Martin Necas (Tchèque) face à Martin Neckar. France vs Tchéquie. JO Milano-Cortina 2026. 13 février 2026. Crédit : Plan de Match / Abdelilah Chaoui.
Les difficultés s’enchaînent pour les Bleus qui peinent à relancer proprement. Sous pression, Yohann Auvitu commet une faute sur Necas et file à son tour au banc des pénalités (7’14’’). Cette fois, l’unité spéciale française fait preuve de résilience et parvient à neutraliser les deux minutes de supériorité adverse grâce à une défense compacte. À la 12ème minute, une perte de palet française offre un contre dangereux au duo Kubalik-Necas, mais l’arrière-garde tricolore veille et force un tir excentré que Neckar capte sans trembler.
Le break tchèque
C’est finalement sur un engagement perdu en zone défensive que le verrou saute à nouveau. Après un jeu de possession rapide derrière la cage, Faksa sert Stransky qui remet instantanément pour Michal Kempny au sommet des cercles. Le tir est imparable. Score : 2-0 pour la République Tchèque à 13’04’’. En fin de période, malgré les efforts de la ligne Fabre-Bertrand-Addamo pour porter le danger devant le filet adverse, les contres tchèques restent menaçants. L’intensité physique et la qualité de patinage des Tchèques dominent largement ce début de match. Trop peu dangereux offensivement, les Français devront trouver les ressources pour conserver le palet et bousculer la structure adverse.
Le réveil tonitruant des Bleus
Le deuxième acte démarre sous les meilleurs auspices pour la France. Dès la 21ème minute, Tomas Hertl est envoyé au cachot pour un coup de genou sur Bellemare. L’unité spéciale française s’installe sans attendre : Stéphane Da Costa, à la baguette, envoie un missile vers la cage. Louis Boudon, en embuscade, surgit pour transformer le rebond et tromper Vladar. Score : 2-1 à 21’01’’ (PPG).
Le « Boudon Show » et la remontada française
Le momentum a changé de camp. Les Bleus, métamorphosés, confisquent le palet. Sur un contre éclair initié depuis la zone défensive, Charles Bertrand s’échappe avec Louis Boudon. Dans un timing parfait, Bertrand sert son compère qui ajuste Vladar d’un tir chirurgical. Le doublé pour Boudon, et l’égalisation ! Score : 2-2 à 24’04’’.
L’euphorie s’empare des rangs tricolores.

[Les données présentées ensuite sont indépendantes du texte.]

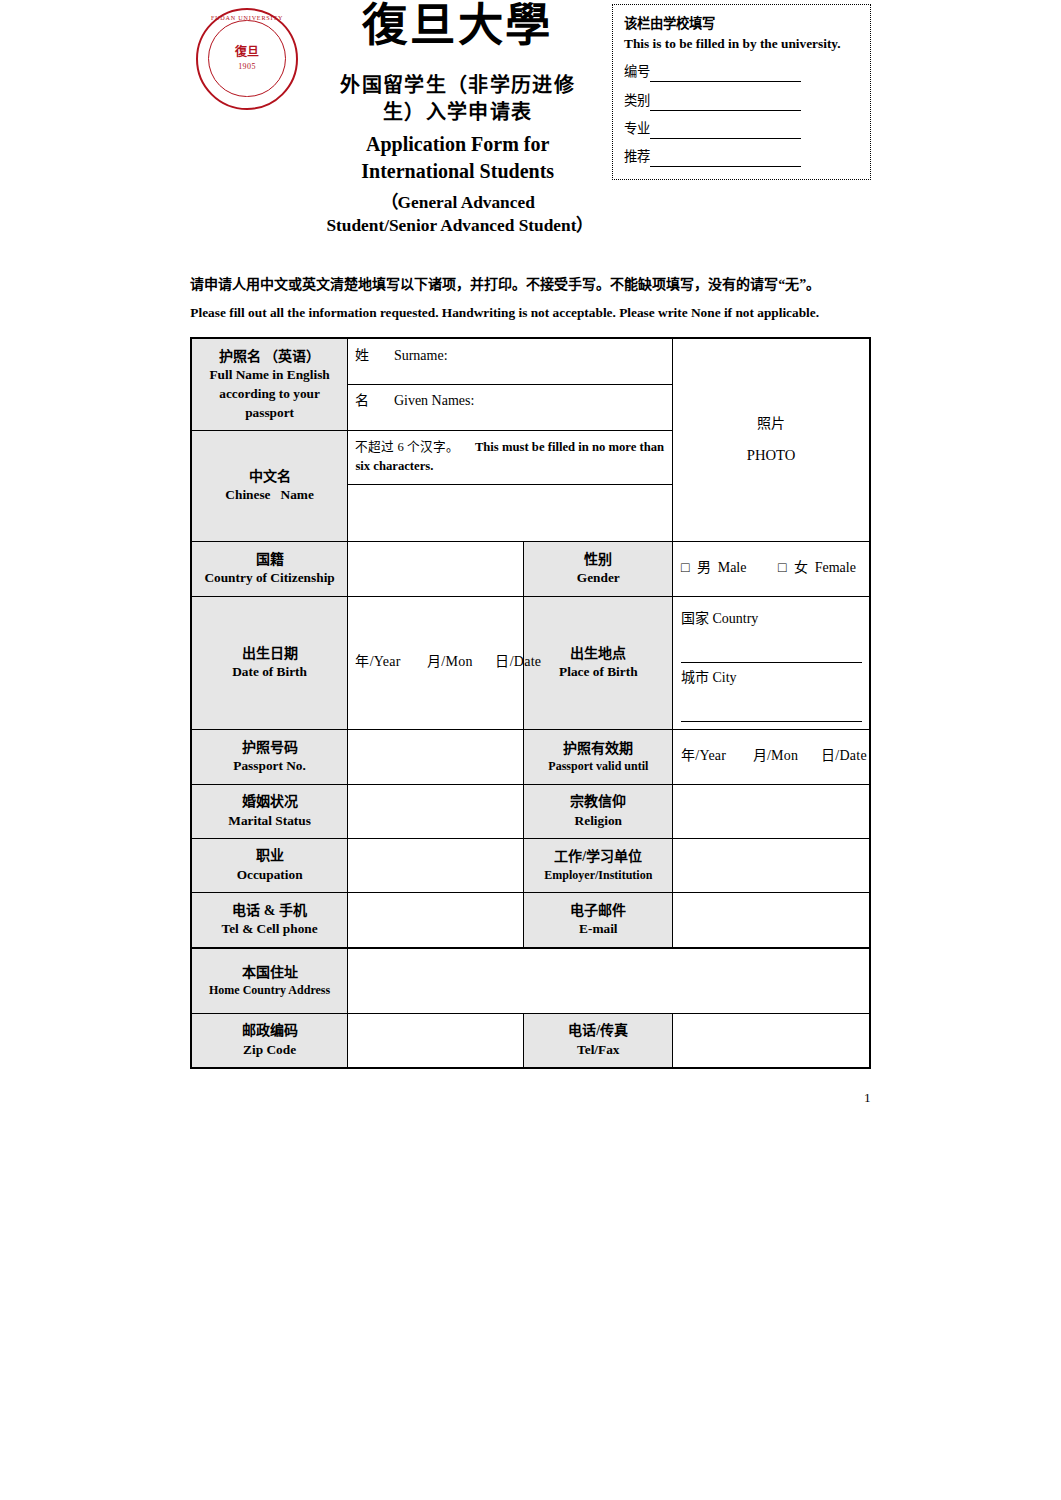FUDAN UNIVERSITY
復旦
1905
復旦大學
外国留学生（非学历进修生）入学申请表
Application Form for International Students
（General Advanced Student/Senior Advanced Student）
该栏由学校填写
This is to be filled in by the university.
编号
类别
专业
推荐
请申请人用中文或英文清楚地填写以下诸项，并打印。不接受手写。不能缺项填写，没有的请写“无”。
Please fill out all the information requested. Handwriting is not acceptable. Please write None if not applicable.
| 护照名 （英语） Full Name in English according to your passport | 姓 Surname: | 照片 PHOTO |
| 名 Given Names: |
| 中文名 Chinese Name | 不超过 6 个汉字。 This must be filled in no more than six characters. |
| 国籍 Country of Citizenship | | 性别 Gender | □ 男 Male □ 女 Female |
| 出生日期 Date of Birth | 年 /Year 月 /Mon 日 /Date | 出生地点 Place of Birth | 国家 Country 城市 City |
| 护照号码 Passport No. | | 护照有效期 Passport valid until | 年 /Year 月 /Mon 日 /Date |
| 婚姻状况 Marital Status | | 宗教信仰 Religion | |
| 职业 Occupation | | 工作/学习单位 Employer/Institution | |
| 电话 & 手机 Tel & Cell phone | | 电子邮件 E-mail | |
| 本国住址 Home Country Address | |
| 邮政编码 Zip Code | | 电话/传真 Tel/Fax | |
1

La ligne Boudon-Bertrand-Fabre est en feu et étouffe des Tchèques méconnaissables. Sur une récupération le long de la bande, Boudon sert Bertrand qui centre fort dans le slot. Si Fabre manque le disque, Hugo Gallet a bien suivi et crucifie Vladar. En moins de six minutes, la France a renversé le match ! Score : 3-2 pour la France à 25’54’’. > Statistique incroyable : Les Bleus affichent un réalisme glacial avec 3 buts inscrits sur seulement 7 tirs depuis le coup d’envoi.
Passé la mi-match, la République Tchèque monte d’un cran en intensité. La défense française fait front, solidaire, et repousse les assauts vers les extérieurs. Sur une « passe royale » de Da Costa, Texier manque de peu le break. La sanction est immédiate : de l’autre côté, la superstar David Pastrnak récupère le palet derrière le but, contourne la cage avec une vitesse folle et glisse le disque entre la jambière de Neckar et le poteau. Score : 3-3 à 33’23’’.

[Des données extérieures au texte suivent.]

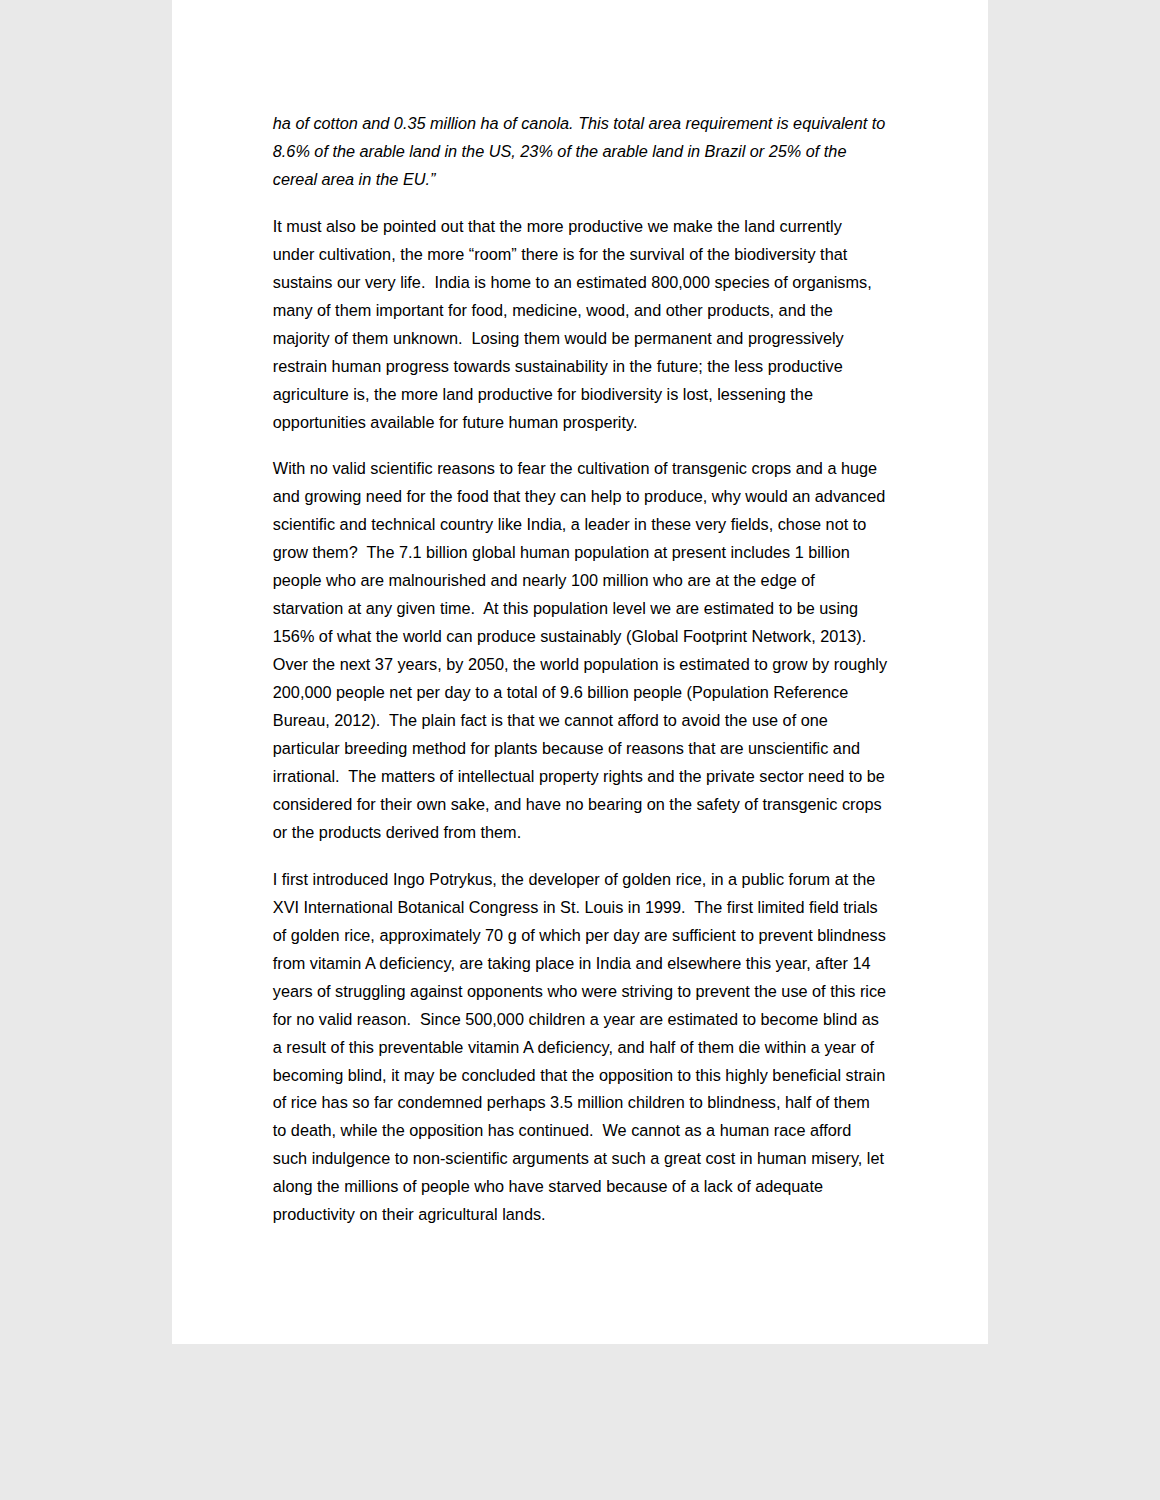ha of cotton and 0.35 million ha of canola. This total area requirement is equivalent to 8.6% of the arable land in the US, 23% of the arable land in Brazil or 25% of the cereal area in the EU.”
It must also be pointed out that the more productive we make the land currently under cultivation, the more “room” there is for the survival of the biodiversity that sustains our very life. India is home to an estimated 800,000 species of organisms, many of them important for food, medicine, wood, and other products, and the majority of them unknown. Losing them would be permanent and progressively restrain human progress towards sustainability in the future; the less productive agriculture is, the more land productive for biodiversity is lost, lessening the opportunities available for future human prosperity.
With no valid scientific reasons to fear the cultivation of transgenic crops and a huge and growing need for the food that they can help to produce, why would an advanced scientific and technical country like India, a leader in these very fields, chose not to grow them? The 7.1 billion global human population at present includes 1 billion people who are malnourished and nearly 100 million who are at the edge of starvation at any given time. At this population level we are estimated to be using 156% of what the world can produce sustainably (Global Footprint Network, 2013). Over the next 37 years, by 2050, the world population is estimated to grow by roughly 200,000 people net per day to a total of 9.6 billion people (Population Reference Bureau, 2012). The plain fact is that we cannot afford to avoid the use of one particular breeding method for plants because of reasons that are unscientific and irrational. The matters of intellectual property rights and the private sector need to be considered for their own sake, and have no bearing on the safety of transgenic crops or the products derived from them.
I first introduced Ingo Potrykus, the developer of golden rice, in a public forum at the XVI International Botanical Congress in St. Louis in 1999. The first limited field trials of golden rice, approximately 70 g of which per day are sufficient to prevent blindness from vitamin A deficiency, are taking place in India and elsewhere this year, after 14 years of struggling against opponents who were striving to prevent the use of this rice for no valid reason. Since 500,000 children a year are estimated to become blind as a result of this preventable vitamin A deficiency, and half of them die within a year of becoming blind, it may be concluded that the opposition to this highly beneficial strain of rice has so far condemned perhaps 3.5 million children to blindness, half of them to death, while the opposition has continued. We cannot as a human race afford such indulgence to non-scientific arguments at such a great cost in human misery, let along the millions of people who have starved because of a lack of adequate productivity on their agricultural lands.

Alors que les deux équipes se rendent coup pour coup, Jules Boscq provoque une pénalité (Kubalik) à la 38ème minute. La France a l’occasion de reprendre l’avantage en supériorité numérique avant la pause. Mais l’installation est laborieuse. À 31 secondes de la sirène, un mauvais changement de ligne français offre un boulevard aux Tchèques en infériorité numérique. Hronek lance Stransky qui combine avec Faksa avant de conclure lui-même face à un Neckar délaissé. Un but « Short-Handed » (SHG) qui fait mal. Score : 4-3 pour la Tchéquie à 39’28’’.

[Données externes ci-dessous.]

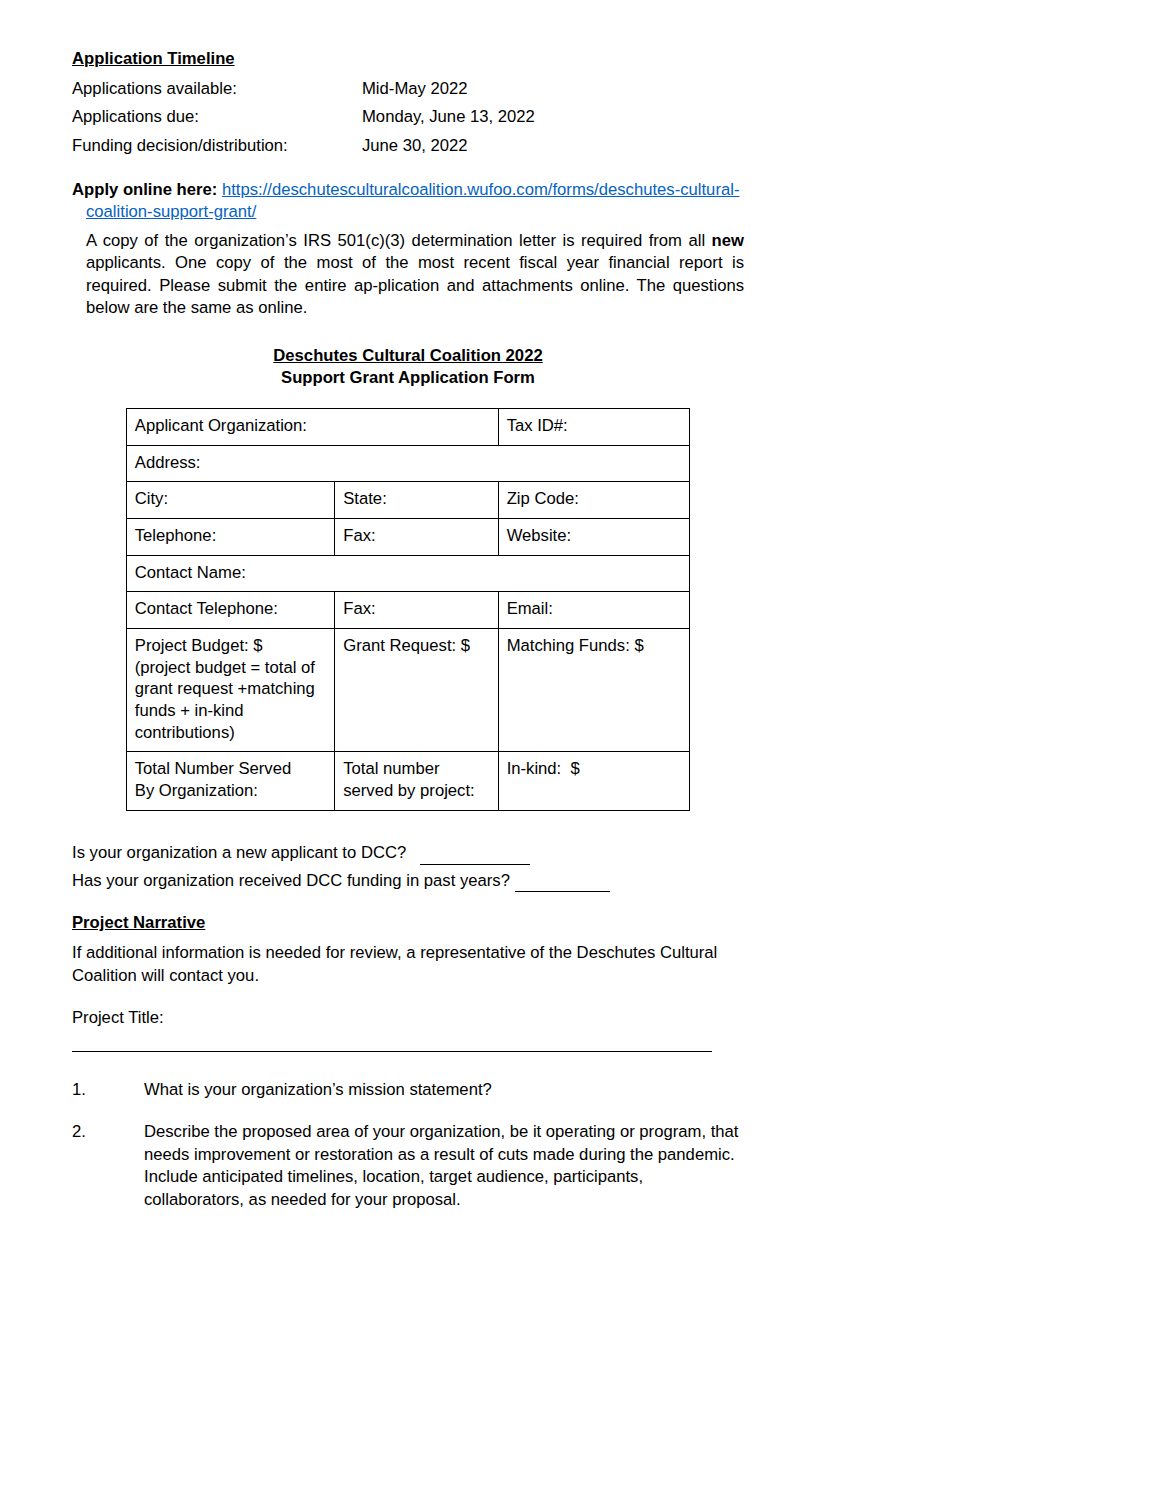Application Timeline
Applications available: Mid-May 2022
Applications due: Monday, June 13, 2022
Funding decision/distribution: June 30, 2022
Apply online here: https://deschutesculturalcoalition.wufoo.com/forms/deschutes-cultural-coalition-support-grant/
A copy of the organization’s IRS 501(c)(3) determination letter is required from all new applicants. One copy of the most of the most recent fiscal year financial report is required. Please submit the entire ap-plication and attachments online. The questions below are the same as online.
Deschutes Cultural Coalition 2022
Support Grant Application Form
| Applicant Organization: | Tax ID#: |
| Address: |
| City: | State: | Zip Code: |
| Telephone: | Fax: | Website: |
| Contact Name: |
| Contact Telephone: | Fax: | Email: |
| Project Budget: $ (project budget = total of grant request +matching funds + in-kind contributions) | Grant Request: $ | Matching Funds: $ |
| Total Number Served By Organization: | Total number served by project: | In-kind: $ |
Is your organization a new applicant to DCC?
Has your organization received DCC funding in past years?
Project Narrative
If additional information is needed for review, a representative of the Deschutes Cultural Coalition will contact you.
Project Title:
1. What is your organization’s mission statement?
2. Describe the proposed area of your organization, be it operating or program, that needs improvement or restoration as a result of cuts made during the pandemic. Include anticipated timelines, location, target audience, participants, collaborators, as needed for your proposal.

Malgré ce but encaissé in extremis, les Bleus remportent cette période (3-2) avec une efficacité redoutable et un engagement physique exemplaire. S’ils ont payé cash leur manque de vigilance en fin de tiers, le visage montré laisse espérer un dernier acte héroïque. Tout reste possible !
Un espoir douché en moins d’une minute
Alors que les Bleus revenaient sur la glace avec l’ambition de refaire leur retard, le sort s’acharne dès la reprise. À la 41ème minute, David Kampf intercepte un palet à la bleue et sert Martin Necas. Le rebond laissé par Neckar survole son épaule et profite à Filip Chlapik, qui n’a plus qu’à conclure. Score : 5-3 à 41’05’’.
Le coup est rude, et les Bleus perdent pied l’espace d’un instant. Sur une transition éclair amorcée par David Spacek, Lukas Sedlak sert Roman Cervenka en zone neutre. Le capitaine tchèque ne tremble pas et ajuste Neckar de sang-froid. En 48 secondes, le match vient de basculer. Score : 6-3 à 41’53’’.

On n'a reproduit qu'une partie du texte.